今田耕司「高橋(克実)さん、もう二度と(この番組)できないかもしれません」

アキラ100%が生放送で失敗した。1月1日放送『第51回爆笑ヒットパレード2018』(フジテレビ)の「新春レッドカーペット」コーナーでのハプニングだ。
局部が見えた、見えなかった、とネットは大騒ぎに。Twitterのトレンドにも「アキラ100%」が急上昇した。

生放送で失敗するなんて、アキラ100%はもうテレビに出られないのではないか。そんな心配の声も聞こえる。だが聞いてほしい。あの失敗は「価値ある失敗」だったことを。

アキラ100%の失敗は「価値ある失敗」である。生放送露出事件を「シュレディンガーの猫」と解いてみた
アキラ100%『裸の大様』(Sony Music Marketing inc.)

「この世に絶対って無いよ」


この日、アキラ100%は、3つの箱を入れ替える「シガーボックス」を股間にお盆を挟んだまま見事に披露。そのまま「ここから本番です」と箱を裏返した。右手に「謹賀」、左手に「新年」の箱。2つの箱で赤い箱を挟み、股間を隠したまま慎重にお盆を外す。

ここから、赤い箱を一瞬宙に浮かせ「謹賀」「新年」の箱を横に持ち替えようとしたのだが……うまく赤い箱をキャッチできず、箱はバラバラに。慌てて股間を隠すようにその場に崩れ落ちれた姿に、スタジオは騒然。アキラ100%は土下座のような格好のまま、レッドカーペットで舞台袖へ流されていった。


「見えた」「見えてない」「前貼りをしてた」「全裸だった」……ネットでは元日からアキラ100%の股間について意見が飛び交う。真意の程はわからないが、ひとつ言えるのは「視聴者はこの芸が失敗する可能性があることを忘れていた」なのではないか。

『R-1ぐらんぷり 2017』で優勝して以来、アキラ100%はお盆をはじめ、ティッシュ、おたま、ピンポン球、燃え盛る火など、様々な手段で股間を隠してきた。『水曜日のダウンタウン』でスーパースローカメラと対決して負けたりということはあったが、筆者が見た限りでは本ネタ中に失敗することはなかったように思う。成功に慣れるあまり、視聴者は「失敗するかもしれない」というドキドキを忘れていた。平穏無事な日々が続くあまり、災害対策を怠ってしまうようなものだ。


アキラ100%が本当に局部を露出したのかどうかはわからない。ただ「アキラ100%も失敗するのだ」という事実が大きなインパクトを与えたのは確かだろう。「この世に絶対って無いよ」───アキラ100%の言うことは本当だったのだ。

テレビに映しても大丈夫/大丈夫じゃない


アキラ100%が『R-1ぐらんぷり2017』で決勝に進んだとき、「テレビに映して大丈夫なのか」と心配する声があった。

「テレビに映して大丈夫なのか」は、コンプライアンスへの抵触を不安視したものだ。確かに昨今のテレビはコンプライアンスを過剰に気にするようになったかもしれない。しかしそれ以上に視聴者も「これはコンプライアンス的に大丈夫なのか」と勝手に心配するようになった。

提供された記録:
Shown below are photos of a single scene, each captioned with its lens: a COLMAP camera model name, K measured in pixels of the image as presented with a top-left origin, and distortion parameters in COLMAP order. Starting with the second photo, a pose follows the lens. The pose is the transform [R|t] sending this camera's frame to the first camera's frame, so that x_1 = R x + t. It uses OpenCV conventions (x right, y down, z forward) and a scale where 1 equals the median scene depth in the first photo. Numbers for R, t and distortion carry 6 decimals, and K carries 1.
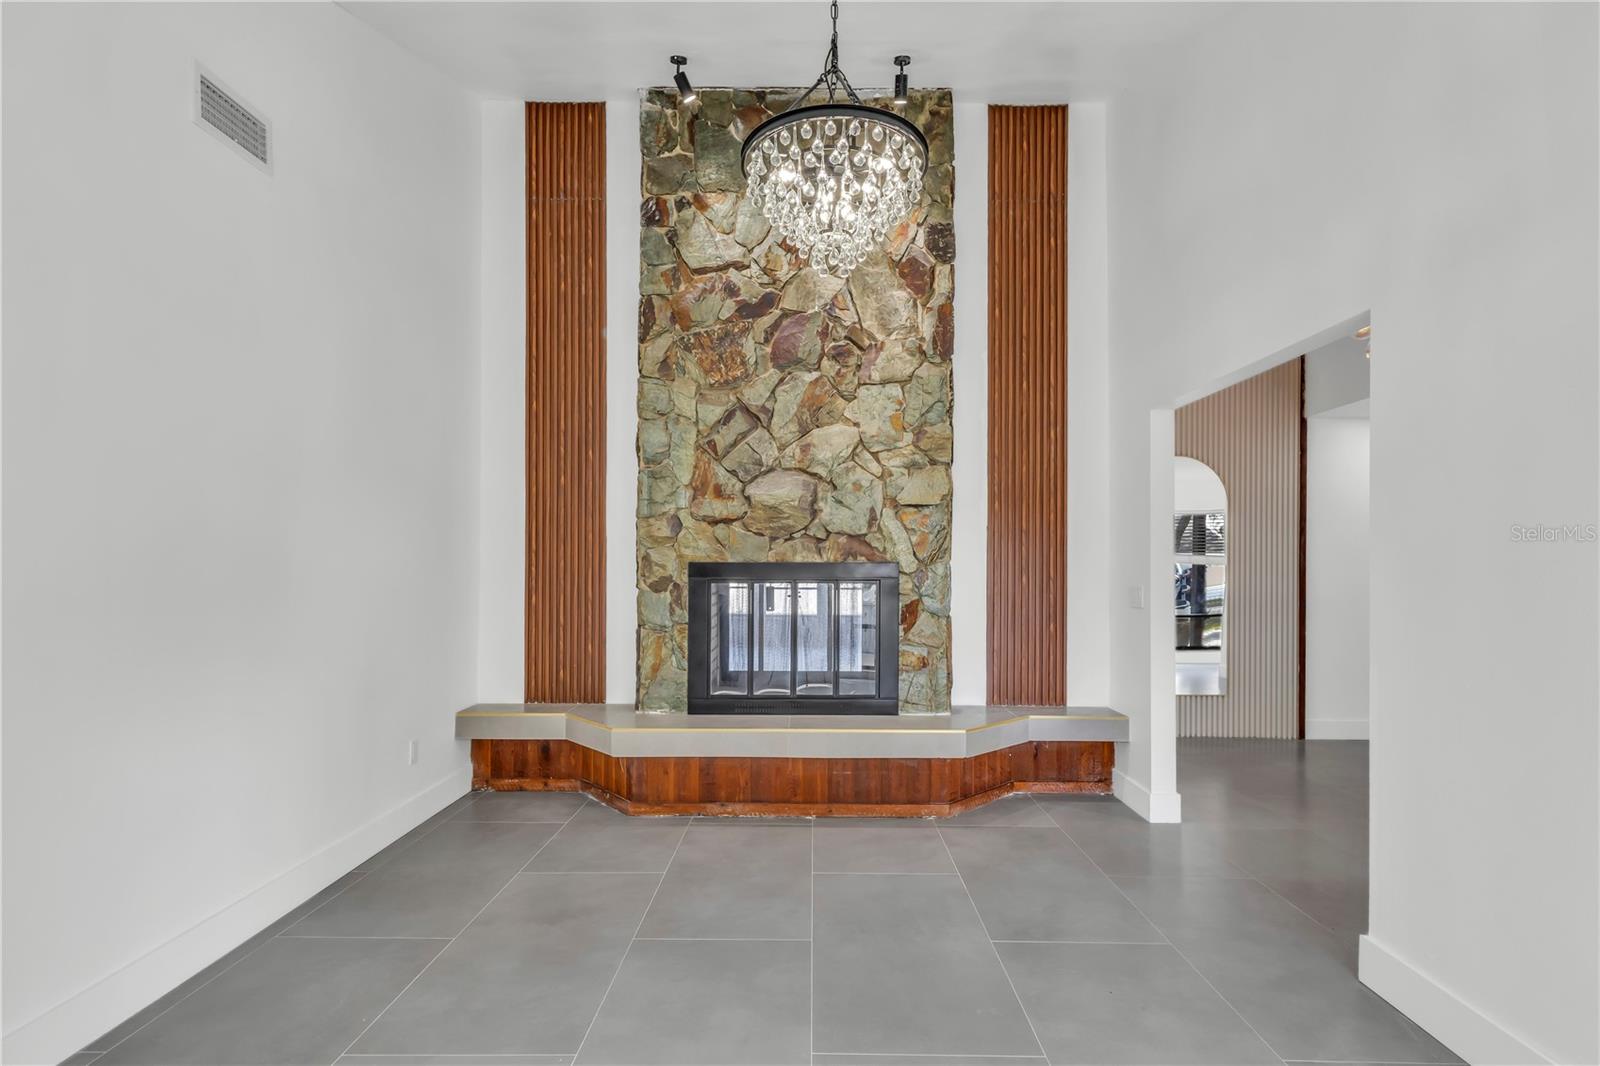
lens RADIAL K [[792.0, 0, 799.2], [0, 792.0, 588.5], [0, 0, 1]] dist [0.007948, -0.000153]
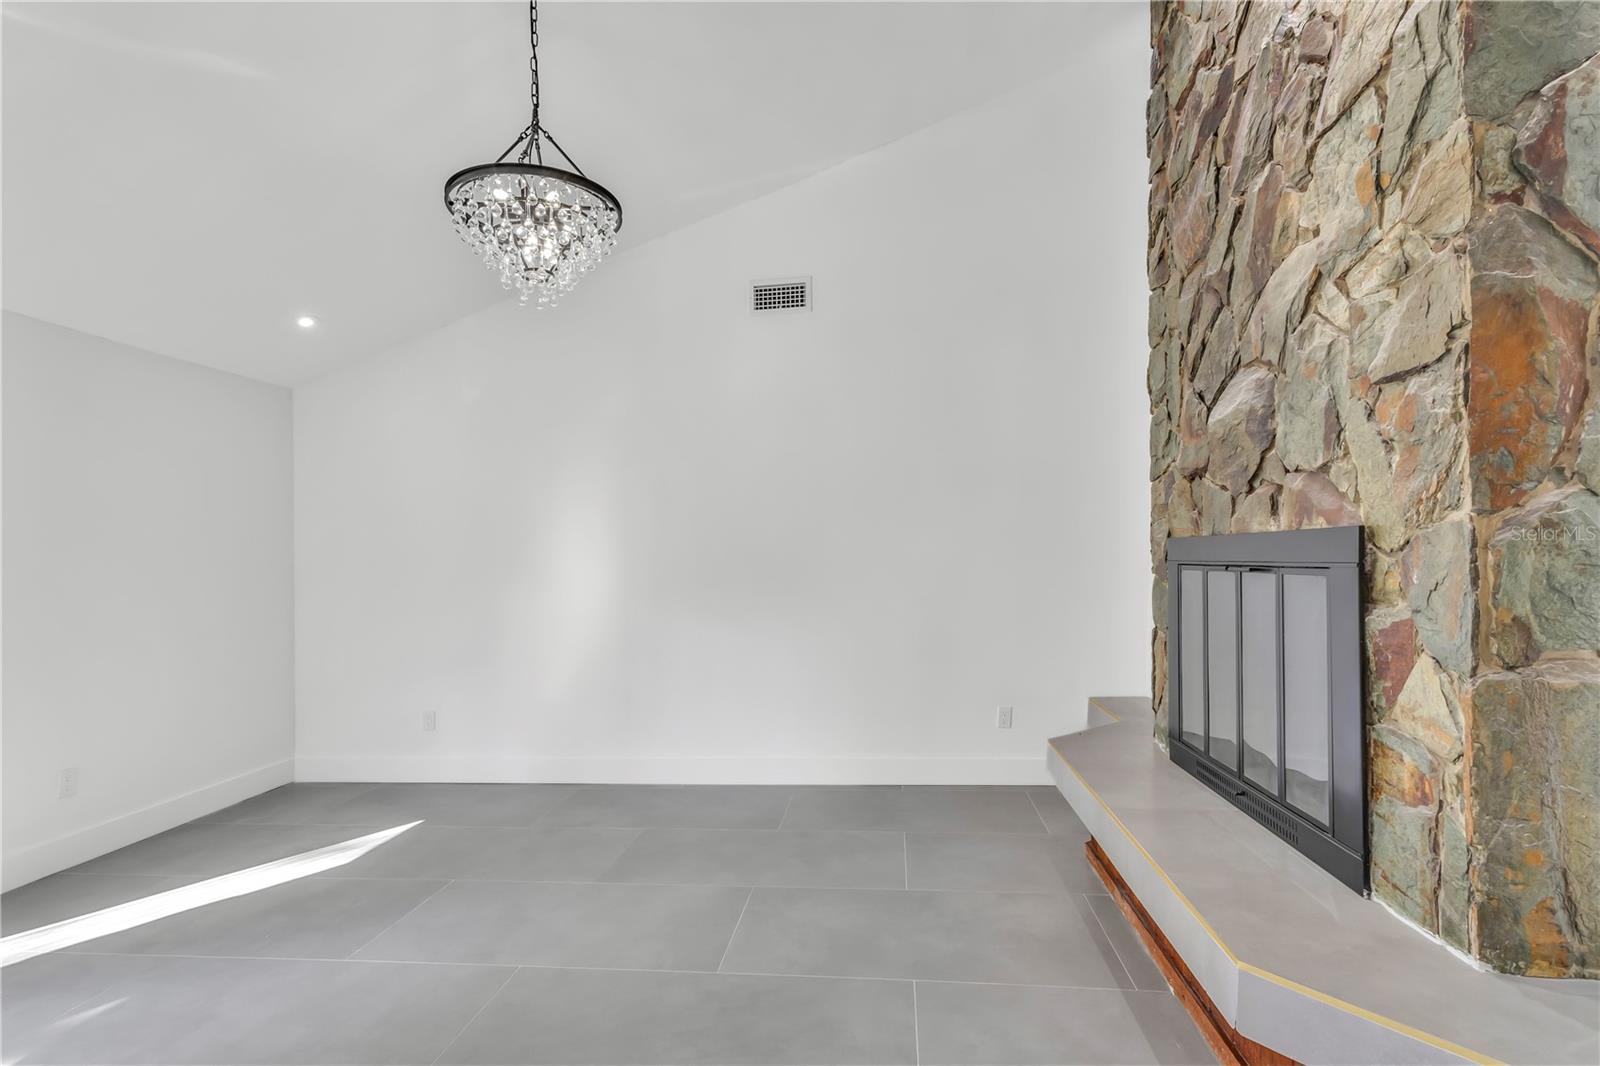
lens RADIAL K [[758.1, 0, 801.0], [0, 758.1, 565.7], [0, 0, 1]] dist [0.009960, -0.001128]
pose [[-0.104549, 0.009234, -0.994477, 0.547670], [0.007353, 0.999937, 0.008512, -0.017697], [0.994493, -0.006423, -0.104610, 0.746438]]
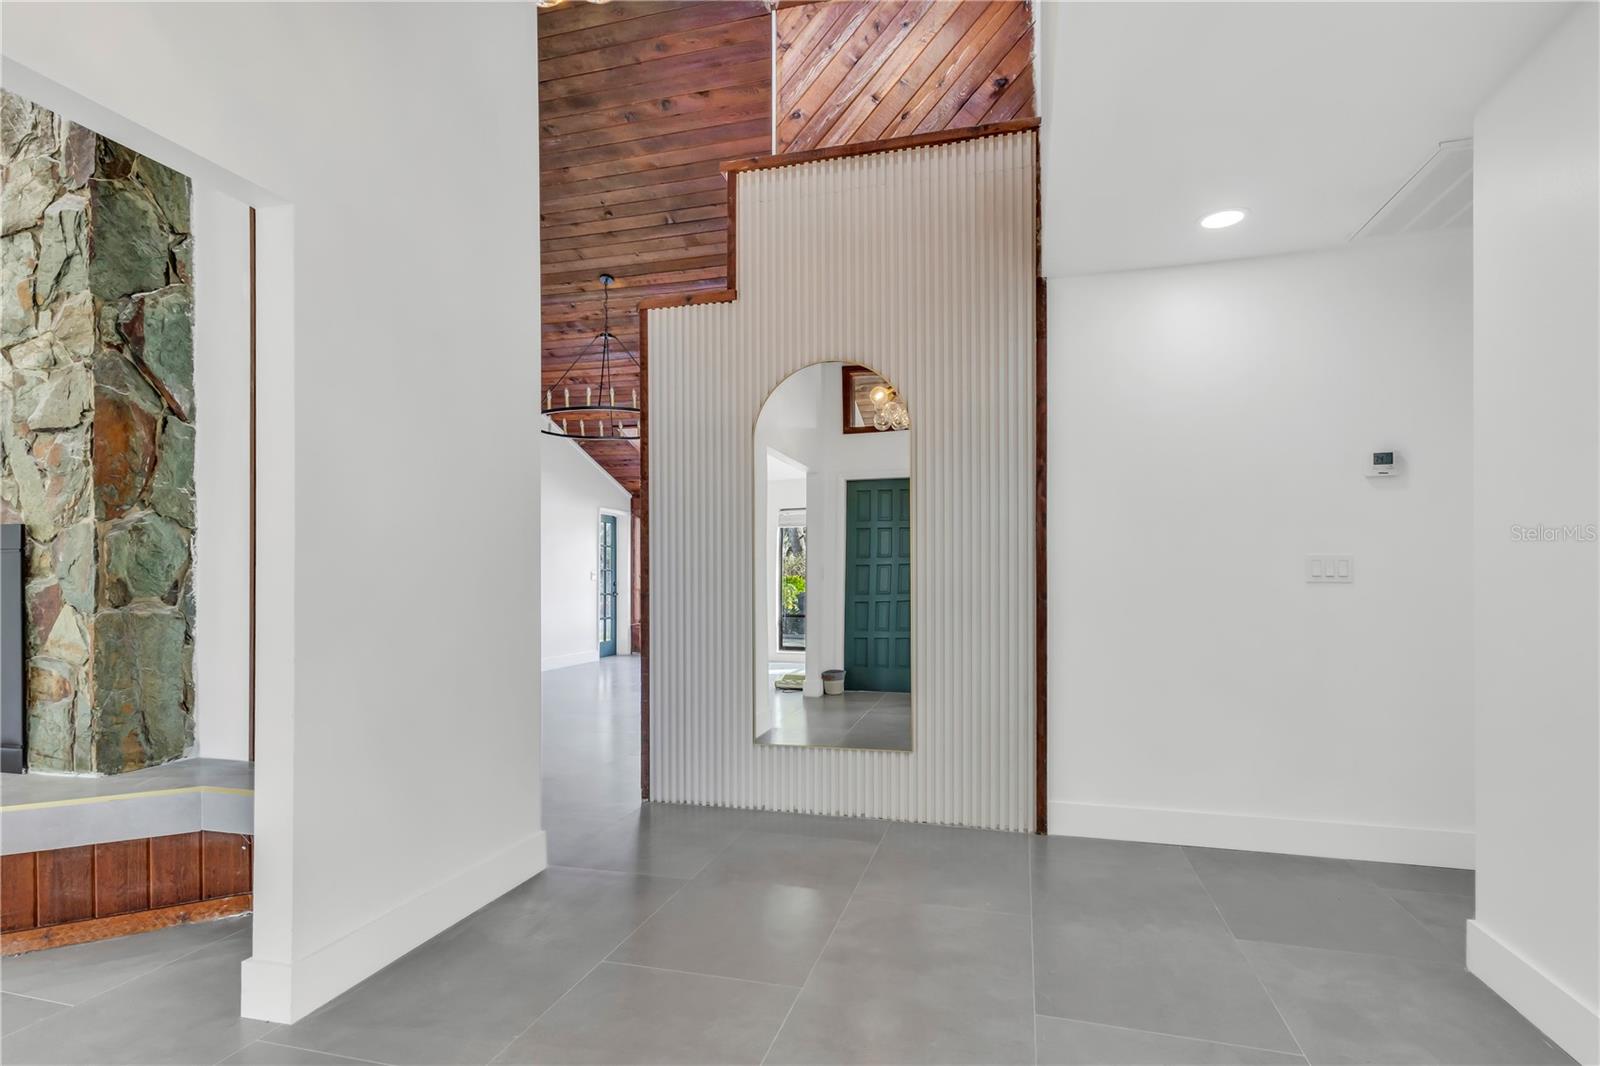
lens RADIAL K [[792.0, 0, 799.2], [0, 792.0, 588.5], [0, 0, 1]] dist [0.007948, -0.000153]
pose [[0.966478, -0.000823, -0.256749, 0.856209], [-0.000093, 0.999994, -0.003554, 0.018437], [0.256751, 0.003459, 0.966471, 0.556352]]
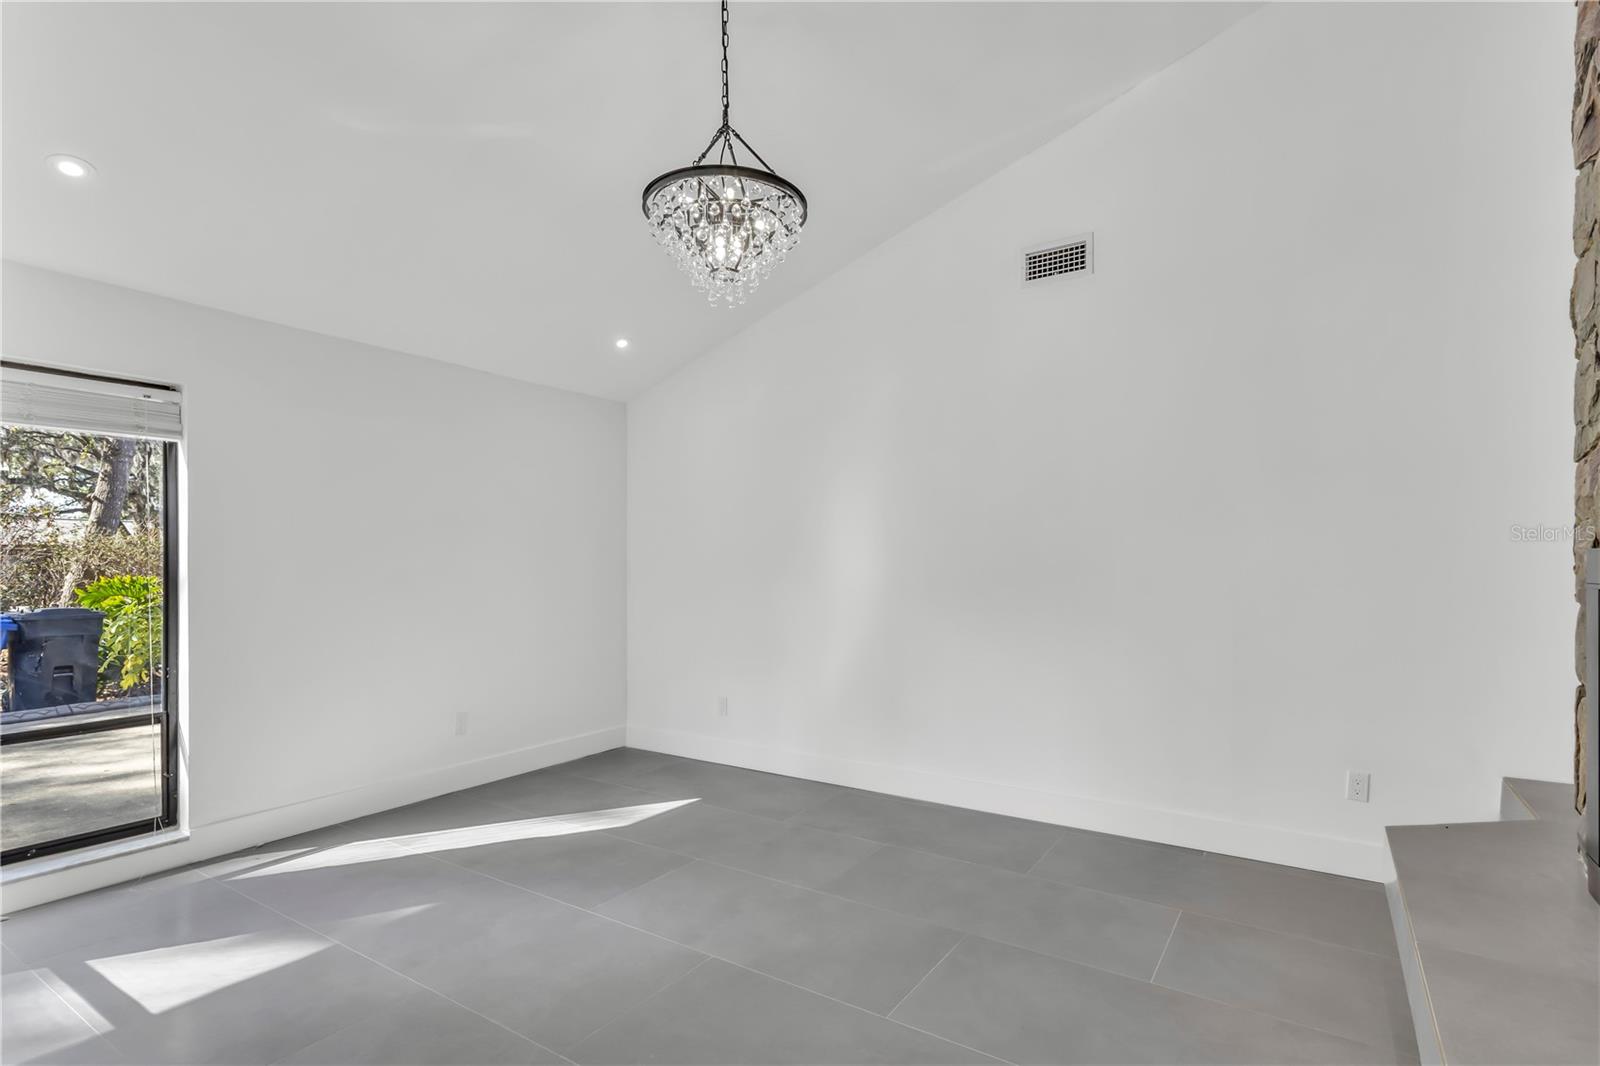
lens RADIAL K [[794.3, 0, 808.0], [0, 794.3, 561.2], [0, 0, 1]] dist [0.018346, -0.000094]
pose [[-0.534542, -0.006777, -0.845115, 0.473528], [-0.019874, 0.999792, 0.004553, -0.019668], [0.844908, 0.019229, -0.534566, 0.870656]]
==
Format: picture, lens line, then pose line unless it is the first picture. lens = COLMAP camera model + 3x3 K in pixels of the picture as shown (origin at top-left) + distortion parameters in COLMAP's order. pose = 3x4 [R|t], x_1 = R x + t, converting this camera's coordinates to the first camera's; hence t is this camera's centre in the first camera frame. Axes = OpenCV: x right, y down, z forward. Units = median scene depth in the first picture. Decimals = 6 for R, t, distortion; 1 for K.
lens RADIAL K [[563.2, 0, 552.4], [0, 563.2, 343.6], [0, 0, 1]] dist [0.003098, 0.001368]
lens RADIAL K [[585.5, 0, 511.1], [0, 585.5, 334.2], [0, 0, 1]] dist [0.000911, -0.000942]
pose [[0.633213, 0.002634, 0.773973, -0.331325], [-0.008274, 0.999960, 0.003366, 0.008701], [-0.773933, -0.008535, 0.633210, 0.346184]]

課題: アキラ100%の生放送での失敗を扱った文章によると、アキラ100%が優勝した大会は何か。

解答: 『R-1ぐらんぷり 2017』